Ces béquilles qui rendent la pensée boiteuse
- André Touboul
- 24 oct. 2020
- 2 min de lecture

Les médias sont de parti pris, peuplés de béni-oui-oui, telle est le sentiment qu'ils donnent. Ils deviennent agaçants tant ils se conforment à la pensée correcte, au demeurant plus par autocensure, semble-t-il, que par conviction.
Quel que soit le sujet, leur souci majeur est de rejoindre non pas la vérité, mais ce qui fait consensus. A cette fin, ils utilisent des clichés et poncifs qui, répétés comme des mantras, étant accommodés à toutes les sauces, se vident de sens.
Quand un journaliste ou un intervenant parle des « inégalités » qui s’accroissent et contre lesquelles on se doit de lutter, il est bien rare qu’il sache lui-même précisément de quelles inégalités il s’agit.

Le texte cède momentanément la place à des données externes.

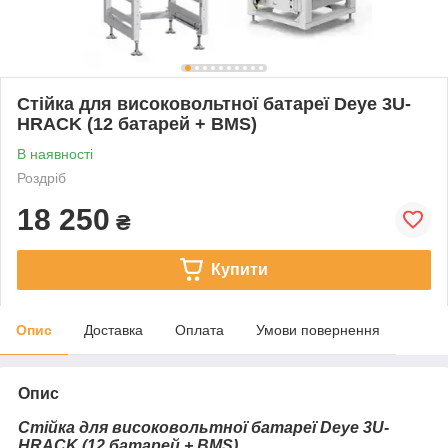
Стійка для високовольтної батареї Deye 3U-
HRACK (12 батарей + BMS)
В наявності
Роздріб
18 250
₴
Купити
Опис
Доставка
Оплата
Умови повернення
Опис
Стійка для високовольтної батареї Deye 3U-
HRACK (12 батарей + BMS)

Il emploie une expression qui le dispense d’aller plus avant dans son propos.
La loi de Godwin est une règle empirique énoncée en 1990 par Mike Godwin, d'abord relative au réseau Usenet, puis étendue à l'Internet : « Plus une discussion en ligne dure, plus la probabilité d'y trouver une comparaison impliquant les nazis ou Adolf Hitler s’approche de un. » Il s’agit en fait d’une application d’un principe plus général de la communication humaine qui s’organise autour de notions toutes faites qui constituent des fins de non recevoir dans les échanges.
Le philosophe américain, il y en a aussi, Richard Rorty appelait ces expressions ou mots closes dont le contenu est vague, mais jamais remis en question, et qui servent de point final à tout débat : Final vocabulary. « All human beings carry about a set of words which they employ to justify their actions, their beliefs, and their lives », écrit-il.
Le vocabulaire final n’est pas négociable, et le plus souvent très difficile à expliquer, et parfois même faux.
De nos jours le terme « République » est un argument final. Quelle république ? On n’en sait rien.
De même, “démocratique” est utilisé pour clore une discussion : C’est ou cela n’est pas "démocratique". Néanmoins, si l’on demande de définir la démocratie, ceux qui auront utilisé ce mot comme “un point final”, en donneront rarement la même.
« Islamophobie » a depuis quelques années été utilisé comme argument final. Il mettait fin à tout argument dont on ne voulait pas discuter. Avec difficulté on a inventé des périphrases pour parler de faits impossibles à qualifier et que l’on ne pouvait pas ne pas voir. Des expressions comme “fondamentalisme”, “radicalisé”, puis “terrorisme islamiste” ...
Quand soudain une décapitation saute au visage, le terme “islamophobie”, perd son statut d’argument final. Il devient sujet à caution.
« Raciste » est aussi un terme « final », mais il perd son statut quand de plus en plus on demande : quel racisme ? Et quand, en présence d’un racisme anti-blanc, on parle de néo ou rétro-racisme.
Nous ne pouvons nous passer de vocabulaire final, de « langages » comme l’on dit aussi dans le monde des communicants. Mais il est toujours nécessaire de nous interroger sur le contenu véritable de ces béquilles de la pensée, car ce sont parfois elles qui la rendent boiteuse.